Mais la vraie révolution se passe dans les têtes : beaucoup de vignerons ont adopté la conversion bio, la lutte intégrée contre les maladies et l’engagement dans la biodiversité. Certains domaines, comme le Domaine Régina ou le Château de Vaux, sont devenus de véritables locomotives dans ce domaine (source : Fédération Viticole de Lorraine, Décanter 2023).

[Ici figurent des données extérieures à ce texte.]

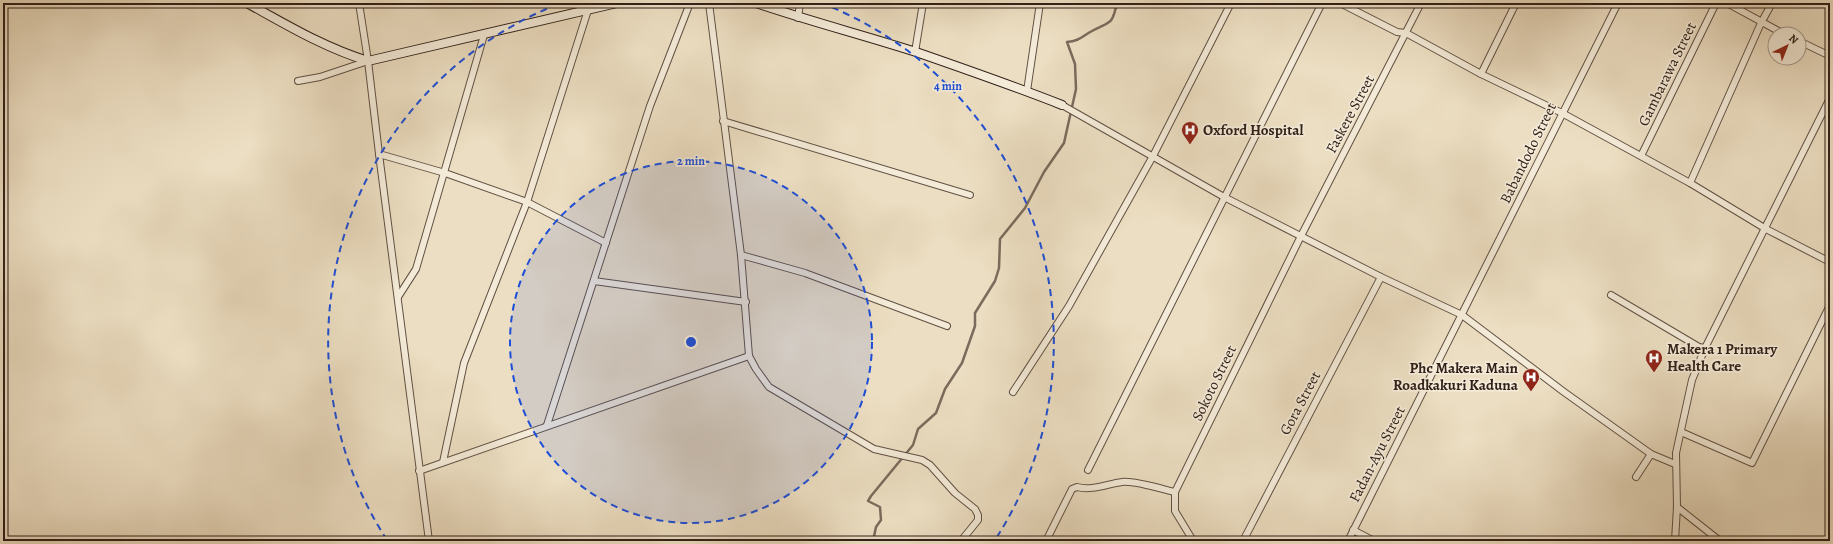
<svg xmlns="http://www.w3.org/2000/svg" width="1833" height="544" viewBox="0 0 1833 544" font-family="Alegreya,serif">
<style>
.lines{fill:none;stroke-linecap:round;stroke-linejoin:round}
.stream{stroke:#7b6b5c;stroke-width:2.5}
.street-casing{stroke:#605043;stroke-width:8}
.secondary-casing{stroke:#312019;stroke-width:10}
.street{stroke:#f3ead7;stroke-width:6}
.secondary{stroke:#f3ead7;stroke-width:8}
.ring{fill:none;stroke:#1d4ed8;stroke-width:2;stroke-dasharray:7 5}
.labels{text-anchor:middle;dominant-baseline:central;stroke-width:3.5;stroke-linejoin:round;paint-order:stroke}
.street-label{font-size:15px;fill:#312019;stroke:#f3ead7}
.poi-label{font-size:15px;font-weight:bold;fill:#312019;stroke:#f3ead7;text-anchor:start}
.centre{fill:#1d4ed8;stroke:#f3ead7;stroke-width:2}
.ring-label{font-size:12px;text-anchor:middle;font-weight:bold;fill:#1d4ed8;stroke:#f3ead7;stroke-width:3.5;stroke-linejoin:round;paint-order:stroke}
</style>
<rect width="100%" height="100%" fill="#ecdec2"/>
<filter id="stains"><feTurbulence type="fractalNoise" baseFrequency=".005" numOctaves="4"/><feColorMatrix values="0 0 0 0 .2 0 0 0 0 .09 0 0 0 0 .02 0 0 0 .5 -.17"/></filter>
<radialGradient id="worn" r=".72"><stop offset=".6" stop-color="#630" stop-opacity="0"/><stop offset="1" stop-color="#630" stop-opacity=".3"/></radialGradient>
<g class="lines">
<!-- stream -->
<path class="stream" d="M873,541l3,-14 5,-7 -1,-13 -12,-6 3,-5 42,-51 5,-16 18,-16 9,-24 17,-26 13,-37v-13l20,-32 4,-13 1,-29 25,-31 19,-36 20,-29 12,-54 -1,-25 -8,-22c13,-1 15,-6 25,-11 18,-10 20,-5 25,-28"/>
<defs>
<g id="street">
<polyline points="359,3 368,61 379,154 429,541"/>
<polyline points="709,3 741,255 749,356 756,369 769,387 874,449 922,460 930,465 955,493 975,509 978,515 978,520 961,541"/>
<polyline points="1340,3 1397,32 1406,33 1481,74 1562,113 1690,183 1766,229 1830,262"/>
<polyline points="1727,3 1784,34"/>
<polyline points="798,18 800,3"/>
<polyline points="1799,41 1830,56"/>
<polyline points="915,52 923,3"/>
<polyline points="1481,74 1516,3"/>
<polyline points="298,81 320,77 368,61"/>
<polyline points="1027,91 1040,3"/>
<polyline points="1062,105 1224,197 1381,277 1462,315 1564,392 1651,454 1675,464"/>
<polyline points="723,121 970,195"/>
<polyline points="379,154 445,173 527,202 606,243"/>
<polyline points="1641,156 1716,3"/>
<polyline points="1690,183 1761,23 1772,3"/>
<polyline points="741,255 805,273 947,326"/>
<polyline points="594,281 746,302"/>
<polyline points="1611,295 1699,347 1705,348"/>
<polyline points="398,297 416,269 484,35"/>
<polyline points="1013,392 1069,306 1153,156 1231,3"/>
<polyline points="547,425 650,106 690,3"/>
<polyline points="1681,432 1752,463 1830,305"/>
<polyline points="443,462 464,363 527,202 588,10"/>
<polyline points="1088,470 1322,3"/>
<polyline points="419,471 749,356"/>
<polyline points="1636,477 1651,454"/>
<polyline points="1677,507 1720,541"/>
<polyline points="1353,530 1374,541"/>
<path d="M1046,541l26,-52 5,-2c15,4 30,-3 45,-5 11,-2 40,7 53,10"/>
<polyline points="1195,541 1192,539 1175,511 1175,492 1301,236 1421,3"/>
<polyline points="1243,541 1381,277"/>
<polyline points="1348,541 1618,3"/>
<polyline points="1675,541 1677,507 1676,453 1692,380 1705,348 1830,98"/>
</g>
<g id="secondary">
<path d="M247,3c40,22 78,45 121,58l249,-58"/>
<path d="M756,3c53,18 107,32 160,49 49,17 98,34 146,53"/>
</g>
</defs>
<!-- street casing -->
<use href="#street" class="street-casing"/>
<!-- secondary casing -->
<use href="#secondary" class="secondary-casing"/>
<!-- street -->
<use href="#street" class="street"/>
<!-- secondary -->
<use href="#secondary" class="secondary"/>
</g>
<!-- distance rings -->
<circle cx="691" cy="342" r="181" fill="#1d4ed8" fill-opacity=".12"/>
<g class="ring">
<circle cx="691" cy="342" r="181"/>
<path d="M387 540A363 363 0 0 1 561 3M821 3A363 363 0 0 1 995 540"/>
</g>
<!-- icons -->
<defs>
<symbol id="hospital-pin" viewBox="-11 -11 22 30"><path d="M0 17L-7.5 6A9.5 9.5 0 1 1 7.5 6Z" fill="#8f2418" stroke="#f3ead7"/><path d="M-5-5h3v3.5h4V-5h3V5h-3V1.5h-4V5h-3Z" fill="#fff"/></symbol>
</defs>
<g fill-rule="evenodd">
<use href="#hospital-pin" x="1180" y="120" width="20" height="27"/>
<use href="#hospital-pin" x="1644" y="348" width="20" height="27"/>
<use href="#hospital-pin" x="1521" y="367" width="20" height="27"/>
</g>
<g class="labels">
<!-- street labels -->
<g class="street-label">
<text transform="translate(1667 74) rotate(-64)">Gambarawa Street</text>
<text transform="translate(1350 114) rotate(-62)">Faskere Street</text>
<text transform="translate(1528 153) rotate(-64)">Babandodo Street</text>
<text transform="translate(1214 383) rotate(-64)">Sokoto Street</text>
<text transform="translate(1300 403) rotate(-62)">Gora Street</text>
<text transform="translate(1377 454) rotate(-63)">Fadan-Ayu Street</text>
</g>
<!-- poi labels -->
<g class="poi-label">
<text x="1203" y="130">Oxford Hospital</text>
<text x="1667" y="349">Makera 1 Primary<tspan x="1667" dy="17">Health Care</tspan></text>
<text x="1518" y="368" text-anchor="end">Phc Makera Main<tspan x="1518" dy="17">Roadkakuri Kaduna</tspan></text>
</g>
</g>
<circle cx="691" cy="342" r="6" class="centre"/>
<g class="ring-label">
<text x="948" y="90">4 min</text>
<text x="691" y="165">2 min</text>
</g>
<!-- margin -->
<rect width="1833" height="544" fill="none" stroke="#ecdec2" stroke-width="16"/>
<rect x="4" y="4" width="1825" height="536" fill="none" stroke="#312019" stroke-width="2"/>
<rect x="8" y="8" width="1817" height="528" fill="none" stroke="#312019"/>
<!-- north arrow -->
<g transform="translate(1787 46) rotate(43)"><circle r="19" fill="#f3ead7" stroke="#a5998b"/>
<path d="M0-3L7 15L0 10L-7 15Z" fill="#8f2418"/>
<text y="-6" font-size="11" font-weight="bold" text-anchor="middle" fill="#312019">N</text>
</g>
<rect width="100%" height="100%" filter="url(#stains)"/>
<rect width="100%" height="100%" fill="url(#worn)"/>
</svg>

  • La mirabelle et la vigne : Pendant la crise phylloxérique, une partie des viticulteurs lorrains se sont reconvertis en cultivant la mirabelle… donnant à la Lorraine ce double patrimoine fruitier et viticole unique en France.
  • L’appellation “vin gris” : Elle est typiquement lorraine, et ne doit rien à la météo ! Ce vin obtenu par pressurage direct du Gamay, à la robe légère, est l’un des rares rosés à avoir une identité propre reconnue par l’AOC.
  • Des cépages rares et oubliés : Si vous croisez le nom d’un Aubin blanc ou d’un Gamay de Bouze… c’est que vous êtes en territoire de connaisseurs. Ces cépages confidentiels sont en cours de replantation dans la région.

Les défis restent nombreux : adaptation climatique, transmission, formation de jeunes vignerons, capacité à innover sans perdre l’âme du terroir… Mais le vignoble lorrain, fort de cette histoire chahutée et de ses succès récents, s’installe doucement à la table des grands.

Amateurs d’expériences gustatives inédites ou de patrimoine vivant, c’est maintenant qu’il faut explorer la Lorraine viticole. Les caves s’ouvrent, les routes du vin s’animent, les vignerons partagent leur passion : il ne manque plus qu’à lever son verre pour (re)découvrir toutes les nuances d’un vignoble en pleine métamorphose.

Sources : Conseil Interprofessionnel des Vins de Lorraine, INAO, Fédération Viticole de Lorraine, Musée de la Vigne de Toul, Archives municipales de Nancy, Décanter, L’Est Républicain.